Occasionally he would look up at the man interrogating him, simply to avoid a possible ‘Look at me when I’m talking to you’, but not for very long either, so as to escape a ‘stop looking at me with those cretinous eyes’, and from time to time make a slip, say one word instead of another, or a ‘I don’t recall’ to allow the interrogator to unload his aggression, never allow him to get to the hate stage, hands, look at their hands, don’t provoke the moment when they form into fists or when they’re placed flat on the desk, don’t concern yourself with other people, the underlings, a slap in the face, or even the ear, that stuff doesn’t matter, the one to watch is the man sitting facing you, or maybe on occasion it’s someone who steps noiselessly into the room, you haven’t turned round but you sensed he was there by the way the one who is sitting straightened, never let them fill up with anger or calmness, you’ve only one hope, the stool is vile but that’s because it doesn’t show any traces, they don’t want to do you too much damage, if your morale remains good that gives you a way forward, they haven’t yet handed you over to the butchers, there’s no one yet who is anything like the ones he’d encountered before, kein Warum, here you can, you could ask, you still have a full set of fingernails, make them want to keep you here.
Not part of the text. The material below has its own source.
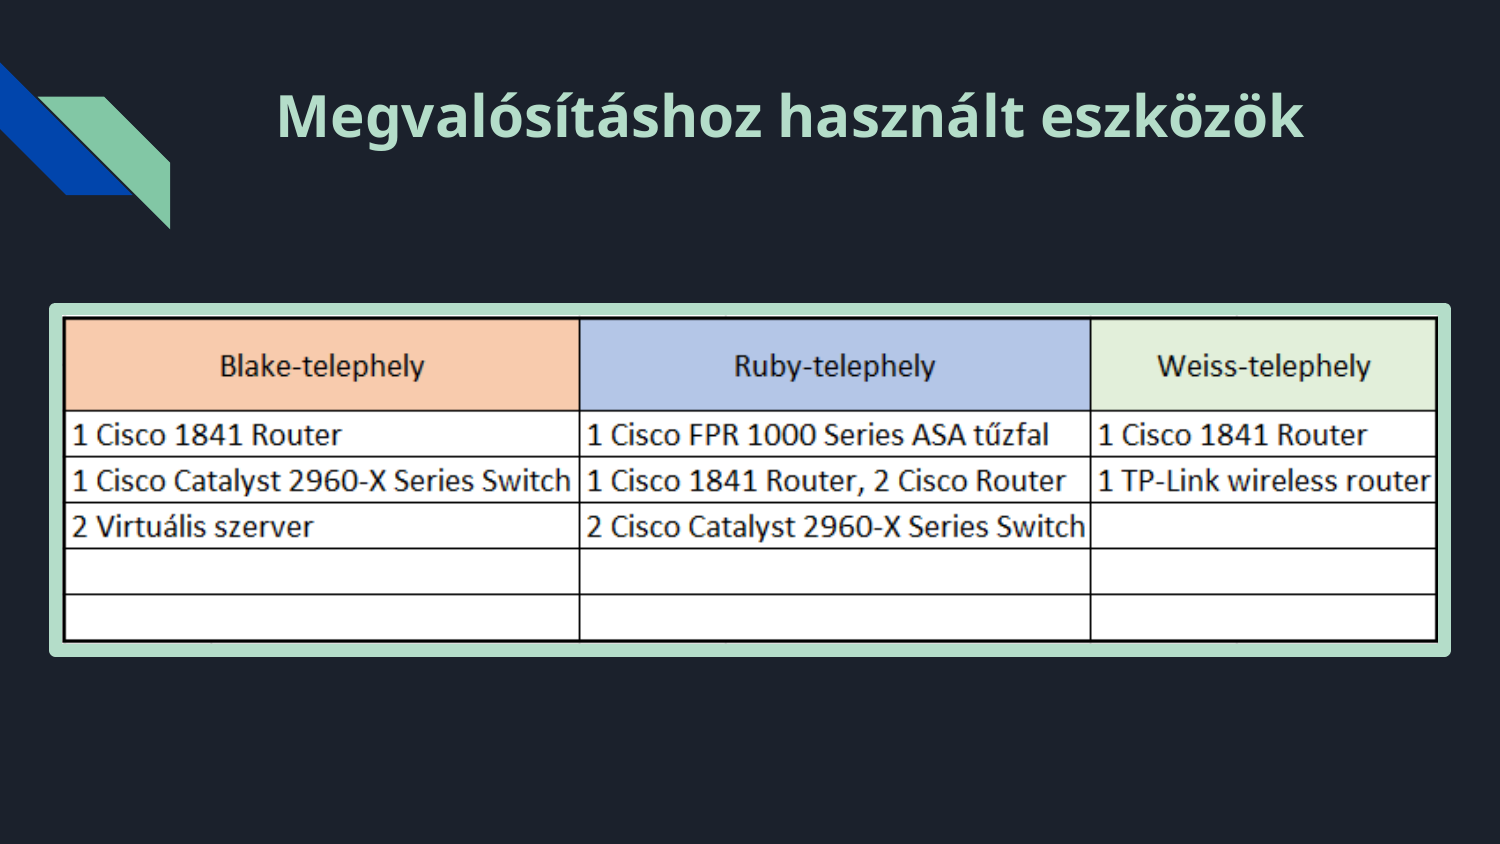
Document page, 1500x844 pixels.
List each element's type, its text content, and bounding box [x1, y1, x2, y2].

title Megvalósításhoz használt eszközök [212, 64, 1368, 215]
picture [61, 314, 1439, 645]
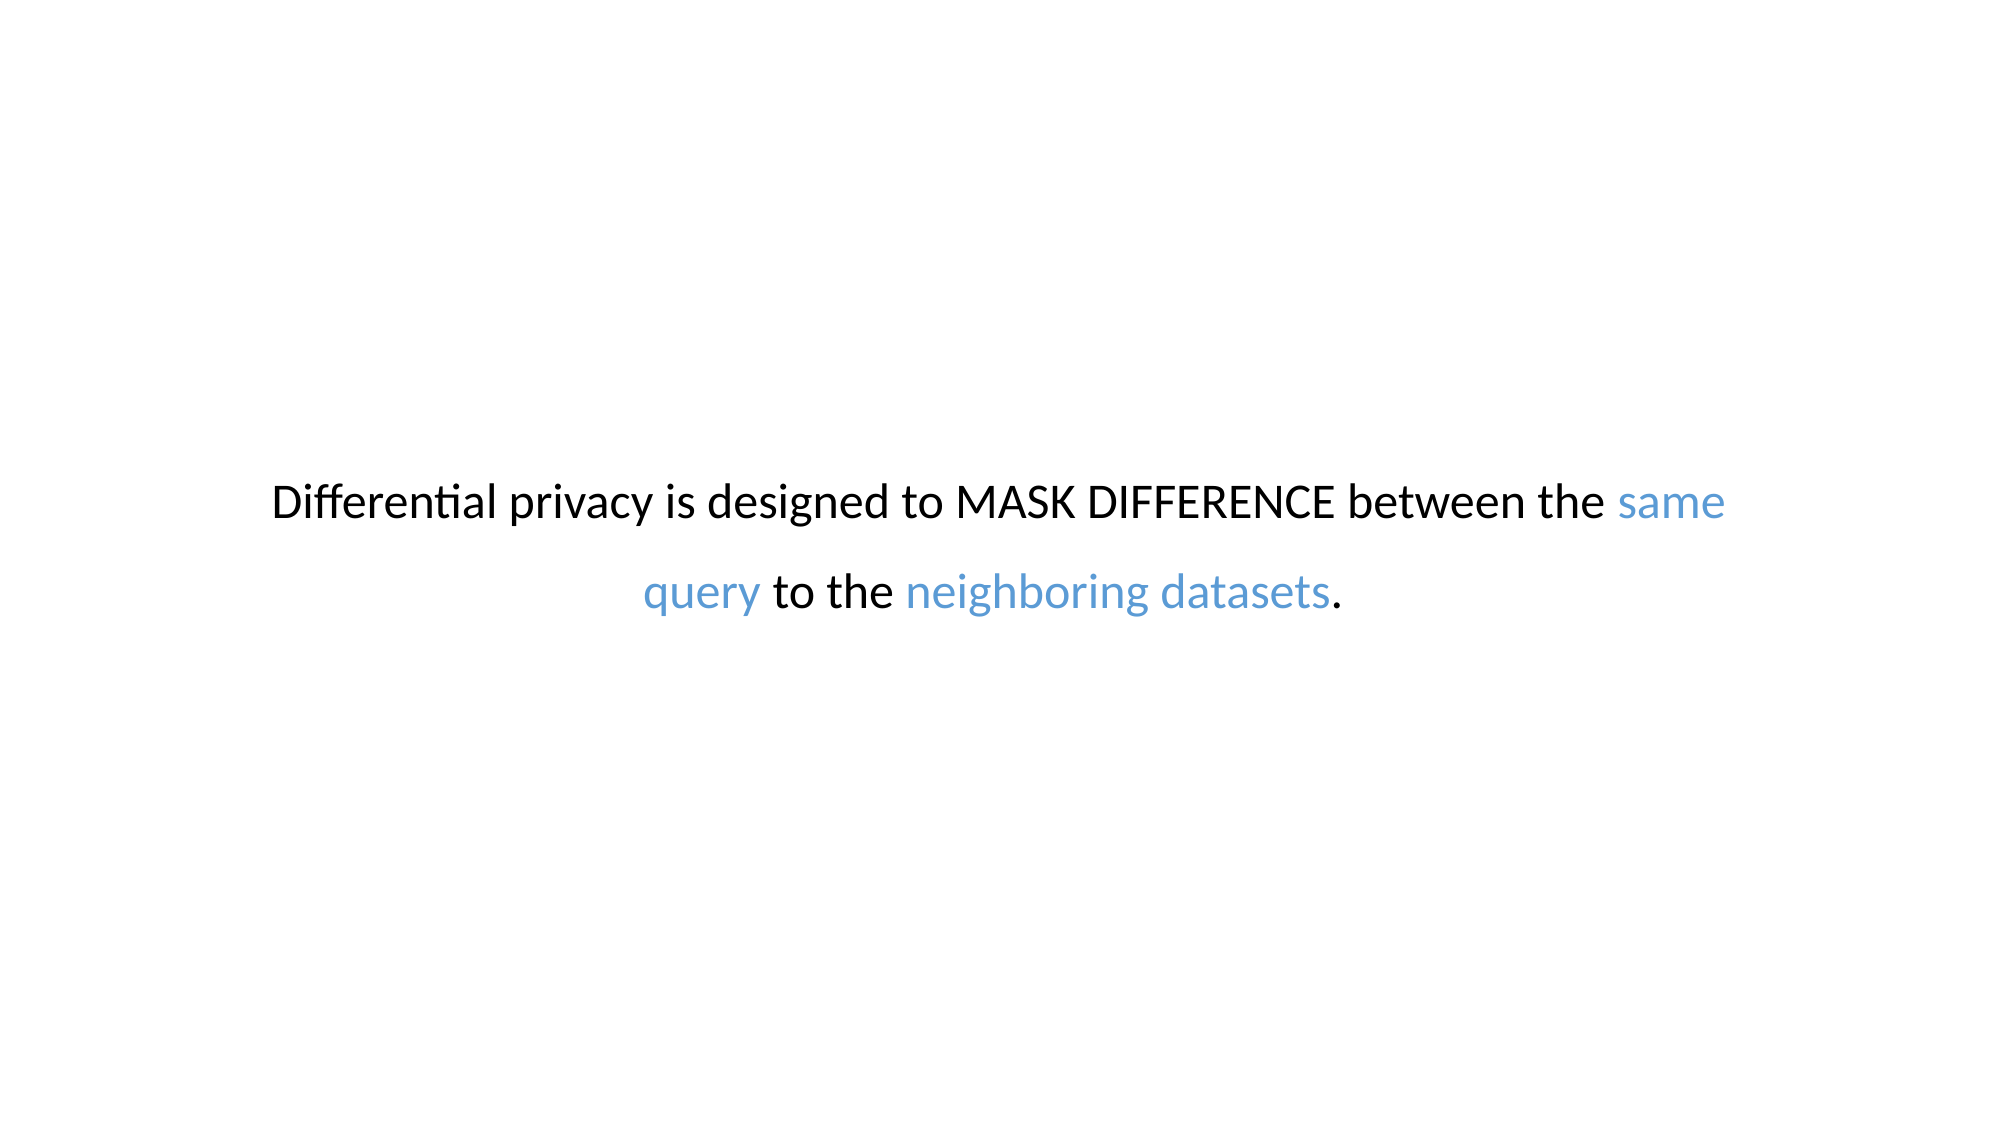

Lilstein was a useful kind of a guilty party for the average accusers who are only too well aware that there isn’t much in the file, he wasn’t innocent, in those days they ended up liquidating the innocent, no one was going to admit to a mistake, with the guilty things were more violent, they howled like dogs as they died and then it was all over, whereas with someone like Lilstein with his little lies, his mild protests, his way of correcting previous statements, it all served to allow the mills of daily routine to keep turning, between two other much more significant cases, and he really did know Lenin’s writings.